### Exercise data
--- BEGIN ---

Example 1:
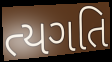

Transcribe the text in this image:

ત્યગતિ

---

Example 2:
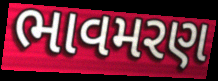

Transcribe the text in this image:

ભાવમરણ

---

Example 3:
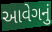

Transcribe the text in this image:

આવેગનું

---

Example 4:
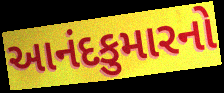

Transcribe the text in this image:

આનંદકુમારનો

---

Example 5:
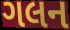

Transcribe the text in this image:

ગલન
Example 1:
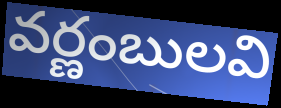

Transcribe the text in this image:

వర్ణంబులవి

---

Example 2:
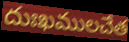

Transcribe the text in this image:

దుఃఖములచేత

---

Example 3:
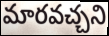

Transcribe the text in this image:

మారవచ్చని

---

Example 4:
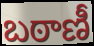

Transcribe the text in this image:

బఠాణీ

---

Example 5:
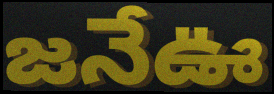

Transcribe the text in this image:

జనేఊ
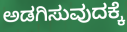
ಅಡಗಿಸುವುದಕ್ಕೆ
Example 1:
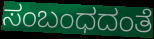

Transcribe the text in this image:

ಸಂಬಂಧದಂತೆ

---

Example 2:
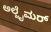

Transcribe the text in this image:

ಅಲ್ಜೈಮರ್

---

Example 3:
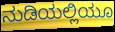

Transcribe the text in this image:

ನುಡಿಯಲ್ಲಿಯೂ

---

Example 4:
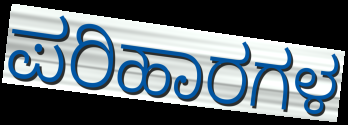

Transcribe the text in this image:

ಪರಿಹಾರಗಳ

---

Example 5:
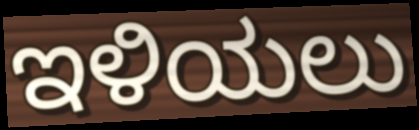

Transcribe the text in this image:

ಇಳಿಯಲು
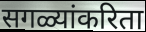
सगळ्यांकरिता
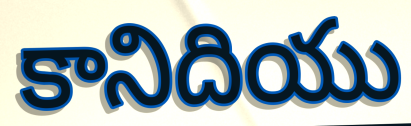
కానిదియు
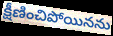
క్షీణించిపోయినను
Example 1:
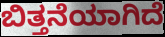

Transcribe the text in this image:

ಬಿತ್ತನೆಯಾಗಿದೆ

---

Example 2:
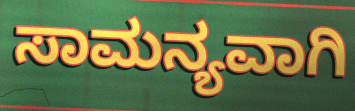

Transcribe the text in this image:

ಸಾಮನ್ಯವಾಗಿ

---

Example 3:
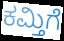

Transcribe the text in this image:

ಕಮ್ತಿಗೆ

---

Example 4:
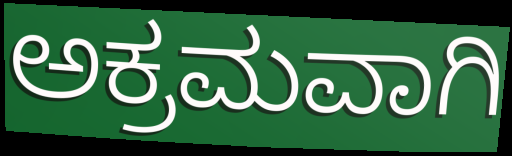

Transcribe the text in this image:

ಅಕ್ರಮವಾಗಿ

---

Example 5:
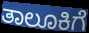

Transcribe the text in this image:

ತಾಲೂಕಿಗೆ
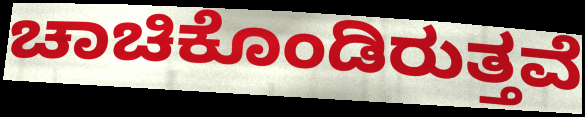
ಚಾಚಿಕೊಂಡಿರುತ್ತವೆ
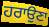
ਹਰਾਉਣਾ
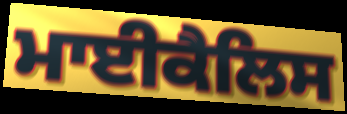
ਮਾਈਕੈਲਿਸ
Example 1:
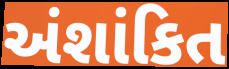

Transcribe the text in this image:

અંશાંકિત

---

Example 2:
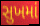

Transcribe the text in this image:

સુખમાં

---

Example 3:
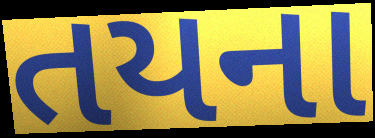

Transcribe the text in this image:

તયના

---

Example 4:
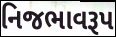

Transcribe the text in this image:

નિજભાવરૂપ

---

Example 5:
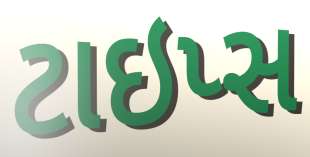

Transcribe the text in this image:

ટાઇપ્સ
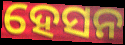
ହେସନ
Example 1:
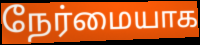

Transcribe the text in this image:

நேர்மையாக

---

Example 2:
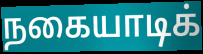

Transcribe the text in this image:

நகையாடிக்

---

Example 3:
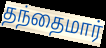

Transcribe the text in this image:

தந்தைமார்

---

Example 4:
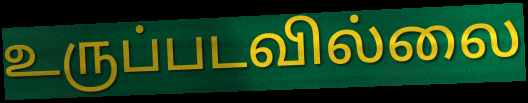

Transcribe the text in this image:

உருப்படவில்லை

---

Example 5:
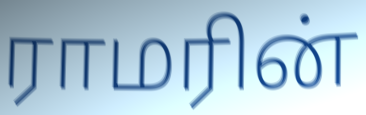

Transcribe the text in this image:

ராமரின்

--- END ---

### Goal
Rewrite all of the data above with "Transcribe" changed to "Write out" wherever it occurs, leaving everything else as it is. Omit the pictures from your version.

### Solved exercise
Example 1:

Write out the text in this image:

ત્યગતિ

---

Example 2:

Write out the text in this image:

ભાવમરણ

---

Example 3:

Write out the text in this image:

આવેગનું

---

Example 4:

Write out the text in this image:

આનંદકુમારનો

---

Example 5:

Write out the text in this image:

ગલન
Example 1:

Write out the text in this image:

వర్ణంబులవి

---

Example 2:

Write out the text in this image:

దుఃఖములచేత

---

Example 3:

Write out the text in this image:

మారవచ్చని

---

Example 4:

Write out the text in this image:

బఠాణీ

---

Example 5:

Write out the text in this image:

జనేఊ
ಅಡಗಿಸುವುದಕ್ಕೆ
Example 1:

Write out the text in this image:

ಸಂಬಂಧದಂತೆ

---

Example 2:

Write out the text in this image:

ಅಲ್ಜೈಮರ್

---

Example 3:

Write out the text in this image:

ನುಡಿಯಲ್ಲಿಯೂ

---

Example 4:

Write out the text in this image:

ಪರಿಹಾರಗಳ

---

Example 5:

Write out the text in this image:

ಇಳಿಯಲು
सगळ्यांकरिता
కానిదియు
క్షీణించిపోయినను
Example 1:

Write out the text in this image:

ಬಿತ್ತನೆಯಾಗಿದೆ

---

Example 2:

Write out the text in this image:

ಸಾಮನ್ಯವಾಗಿ

---

Example 3:

Write out the text in this image:

ಕಮ್ತಿಗೆ

---

Example 4:

Write out the text in this image:

ಅಕ್ರಮವಾಗಿ

---

Example 5:

Write out the text in this image:

ತಾಲೂಕಿಗೆ
ಚಾಚಿಕೊಂಡಿರುತ್ತವೆ
ਹਰਾਉਣਾ
ਮਾਈਕੈਲਿਸ
Example 1:

Write out the text in this image:

અંશાંકિત

---

Example 2:

Write out the text in this image:

સુખમાં

---

Example 3:

Write out the text in this image:

તયના

---

Example 4:

Write out the text in this image:

નિજભાવરૂપ

---

Example 5:

Write out the text in this image:

ટાઇપ્સ
ହେସନ
Example 1:

Write out the text in this image:

நேர்மையாக

---

Example 2:

Write out the text in this image:

நகையாடிக்

---

Example 3:

Write out the text in this image:

தந்தைமார்

---

Example 4:

Write out the text in this image:

உருப்படவில்லை

---

Example 5:

Write out the text in this image:

ராமரின்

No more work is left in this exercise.